4834251 Or are on very strong drugs.

I saw this on the seat-back screen of an airline flight from LA back to wherever it is I live now.

I couldn't get the sound to work. I think it was better that way.

they are apparently made of E, so these ogres want to eat them because it's the only way they can ever be happy.

Dark Crystal did it first.

4834126

May I ask why the toddler was coming down off heavy pain killers?:rainbowhuh:

Presumably because BlazzingInferno ran out. It's hard to keep them in stock when you've got a toddler to keep quiet. :trixieshiftleft:

I will say it was far more interesting and entertaining than the MLP movie, but not as well constructed.

Define constructed. :P

a character that farts glitter

Oh man right up my alley.

I never watched Trolls.

I was not a part of the Trolls epidemic craze that took place... whenever it took place, so I didn't take it as too much advertising for toys. When my family and I sat down to watch it one night, I just told myself to suffer through it and be done with it. I've not watched it since.

But surprisingly enough, it was better than I had expected. I was expecting this overly saccharine main character, but Poppy was more reasonable in her optimism than I would've expected. I was expecting that typical snarkiness in Branch that comes with dissenters, but I found myself liking him. I thought the main character would be this pop-culture-referencing twat, but I found her legitimately villainous (even though her plan to become royalty seemed nonsensical). I liked some of the other side characters (but I did not like the DJ), and I found the dating plotline to be... charming, I guess?

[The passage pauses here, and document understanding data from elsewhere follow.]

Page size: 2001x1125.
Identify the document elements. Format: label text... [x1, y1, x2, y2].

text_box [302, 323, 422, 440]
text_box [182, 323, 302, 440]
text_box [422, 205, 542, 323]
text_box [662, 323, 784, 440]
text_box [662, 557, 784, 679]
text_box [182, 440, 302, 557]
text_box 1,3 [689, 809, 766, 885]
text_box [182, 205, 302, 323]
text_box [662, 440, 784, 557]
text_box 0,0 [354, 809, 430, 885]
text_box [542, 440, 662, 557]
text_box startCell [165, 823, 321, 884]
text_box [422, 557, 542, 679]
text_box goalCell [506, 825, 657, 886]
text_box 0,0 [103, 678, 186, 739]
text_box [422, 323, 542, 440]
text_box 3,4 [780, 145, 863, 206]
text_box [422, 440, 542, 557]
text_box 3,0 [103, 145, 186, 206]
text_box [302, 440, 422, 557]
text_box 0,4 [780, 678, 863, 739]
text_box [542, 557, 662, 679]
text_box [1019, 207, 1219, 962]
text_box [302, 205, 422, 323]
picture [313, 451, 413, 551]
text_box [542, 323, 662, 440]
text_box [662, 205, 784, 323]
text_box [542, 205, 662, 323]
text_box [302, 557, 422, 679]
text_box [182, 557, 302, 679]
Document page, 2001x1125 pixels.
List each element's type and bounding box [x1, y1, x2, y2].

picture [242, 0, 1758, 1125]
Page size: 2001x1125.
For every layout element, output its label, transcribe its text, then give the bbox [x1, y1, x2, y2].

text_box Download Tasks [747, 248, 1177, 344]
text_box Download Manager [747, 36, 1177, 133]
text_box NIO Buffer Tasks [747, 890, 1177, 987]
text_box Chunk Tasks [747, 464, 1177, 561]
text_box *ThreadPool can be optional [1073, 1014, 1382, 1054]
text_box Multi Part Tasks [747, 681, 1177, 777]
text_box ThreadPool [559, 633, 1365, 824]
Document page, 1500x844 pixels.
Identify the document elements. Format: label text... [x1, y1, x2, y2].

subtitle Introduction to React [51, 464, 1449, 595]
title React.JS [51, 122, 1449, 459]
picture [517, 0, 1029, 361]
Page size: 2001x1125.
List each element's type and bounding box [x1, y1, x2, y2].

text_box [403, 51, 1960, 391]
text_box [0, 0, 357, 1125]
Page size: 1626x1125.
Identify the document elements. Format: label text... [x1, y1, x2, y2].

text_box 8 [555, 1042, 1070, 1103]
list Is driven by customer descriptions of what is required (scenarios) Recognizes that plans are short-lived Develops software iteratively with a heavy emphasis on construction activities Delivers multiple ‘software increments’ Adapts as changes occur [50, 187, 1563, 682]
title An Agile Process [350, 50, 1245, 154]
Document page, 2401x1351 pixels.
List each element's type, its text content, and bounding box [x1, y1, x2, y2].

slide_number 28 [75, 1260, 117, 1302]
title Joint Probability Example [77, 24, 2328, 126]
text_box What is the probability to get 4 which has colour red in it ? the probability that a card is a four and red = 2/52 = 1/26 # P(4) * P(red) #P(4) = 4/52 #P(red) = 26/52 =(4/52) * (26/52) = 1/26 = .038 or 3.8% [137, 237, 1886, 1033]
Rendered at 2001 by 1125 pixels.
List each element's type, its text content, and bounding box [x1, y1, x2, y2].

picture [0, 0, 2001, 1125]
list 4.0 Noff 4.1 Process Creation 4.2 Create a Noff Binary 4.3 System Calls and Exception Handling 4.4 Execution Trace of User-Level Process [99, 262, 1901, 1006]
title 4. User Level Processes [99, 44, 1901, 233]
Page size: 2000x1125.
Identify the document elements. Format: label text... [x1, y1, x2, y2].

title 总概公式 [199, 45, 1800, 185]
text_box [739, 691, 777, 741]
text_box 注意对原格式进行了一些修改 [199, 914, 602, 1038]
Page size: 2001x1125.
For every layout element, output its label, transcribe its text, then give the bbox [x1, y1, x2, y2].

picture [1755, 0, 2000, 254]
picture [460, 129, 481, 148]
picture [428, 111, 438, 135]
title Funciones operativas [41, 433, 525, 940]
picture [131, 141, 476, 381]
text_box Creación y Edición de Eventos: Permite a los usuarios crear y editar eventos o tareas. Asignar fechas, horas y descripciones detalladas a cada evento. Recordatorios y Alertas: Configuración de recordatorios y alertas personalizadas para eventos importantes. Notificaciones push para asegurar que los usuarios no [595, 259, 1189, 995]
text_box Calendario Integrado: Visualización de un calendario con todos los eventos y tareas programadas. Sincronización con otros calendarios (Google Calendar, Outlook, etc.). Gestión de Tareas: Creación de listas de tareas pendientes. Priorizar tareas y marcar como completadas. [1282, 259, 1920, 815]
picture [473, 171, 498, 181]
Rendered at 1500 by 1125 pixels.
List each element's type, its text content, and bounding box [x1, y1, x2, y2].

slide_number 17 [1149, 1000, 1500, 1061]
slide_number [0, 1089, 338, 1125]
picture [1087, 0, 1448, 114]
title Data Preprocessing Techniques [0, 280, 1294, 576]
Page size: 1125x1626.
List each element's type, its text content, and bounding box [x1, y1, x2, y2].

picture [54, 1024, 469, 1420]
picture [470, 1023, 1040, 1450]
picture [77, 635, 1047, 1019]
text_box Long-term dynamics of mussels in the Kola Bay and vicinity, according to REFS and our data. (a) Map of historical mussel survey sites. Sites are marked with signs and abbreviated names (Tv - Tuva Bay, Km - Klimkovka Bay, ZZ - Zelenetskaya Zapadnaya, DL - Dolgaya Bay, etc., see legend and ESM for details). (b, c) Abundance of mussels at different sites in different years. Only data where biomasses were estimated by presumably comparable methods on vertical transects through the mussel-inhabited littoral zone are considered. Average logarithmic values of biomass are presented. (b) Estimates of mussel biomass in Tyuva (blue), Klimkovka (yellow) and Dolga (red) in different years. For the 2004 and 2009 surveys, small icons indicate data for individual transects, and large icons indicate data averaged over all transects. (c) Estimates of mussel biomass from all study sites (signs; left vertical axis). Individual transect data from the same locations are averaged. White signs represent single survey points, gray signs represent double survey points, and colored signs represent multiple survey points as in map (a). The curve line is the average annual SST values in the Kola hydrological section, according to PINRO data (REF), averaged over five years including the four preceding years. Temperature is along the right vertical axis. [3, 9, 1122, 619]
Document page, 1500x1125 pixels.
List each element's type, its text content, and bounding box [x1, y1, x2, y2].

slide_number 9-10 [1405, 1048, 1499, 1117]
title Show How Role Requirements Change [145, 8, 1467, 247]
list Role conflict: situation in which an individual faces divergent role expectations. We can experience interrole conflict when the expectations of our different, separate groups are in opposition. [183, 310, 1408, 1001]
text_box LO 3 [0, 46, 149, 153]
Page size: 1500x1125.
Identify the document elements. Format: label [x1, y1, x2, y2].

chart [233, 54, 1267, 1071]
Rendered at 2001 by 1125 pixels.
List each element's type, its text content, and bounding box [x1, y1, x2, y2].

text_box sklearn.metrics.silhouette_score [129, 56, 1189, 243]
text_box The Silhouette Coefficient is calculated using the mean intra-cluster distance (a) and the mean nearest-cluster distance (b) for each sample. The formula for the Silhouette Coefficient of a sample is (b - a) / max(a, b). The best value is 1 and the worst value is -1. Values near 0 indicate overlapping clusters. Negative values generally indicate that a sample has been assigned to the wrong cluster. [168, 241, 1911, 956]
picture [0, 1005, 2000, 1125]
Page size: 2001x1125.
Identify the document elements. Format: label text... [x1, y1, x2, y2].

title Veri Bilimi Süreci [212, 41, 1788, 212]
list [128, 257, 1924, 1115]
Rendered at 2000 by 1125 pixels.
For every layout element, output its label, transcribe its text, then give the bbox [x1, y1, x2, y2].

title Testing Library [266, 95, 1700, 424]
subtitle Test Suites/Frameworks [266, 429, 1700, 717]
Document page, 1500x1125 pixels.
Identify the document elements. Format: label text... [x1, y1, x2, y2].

The humor didn't always hit (in fact, when Branch confesses what happened to his grandmother, to have been immediately followed by a joke from the DJ, I cringed), but to me, it was like controlled psychedelia. I was somehow able to follow what was going on, and appreciated how simple it all seemed, and the crazy bits were like spices to the meat of it. I didn't expect it, and am not sure whether I should be ashamed of myself for liking it, but I do. I unsarcastically liked this movie.

But there are a few other movies I like that other people may find weird: The Nut Job, The Swan Princess 5 (yes, really), The Aristocats... I'm a part of the odd group of people.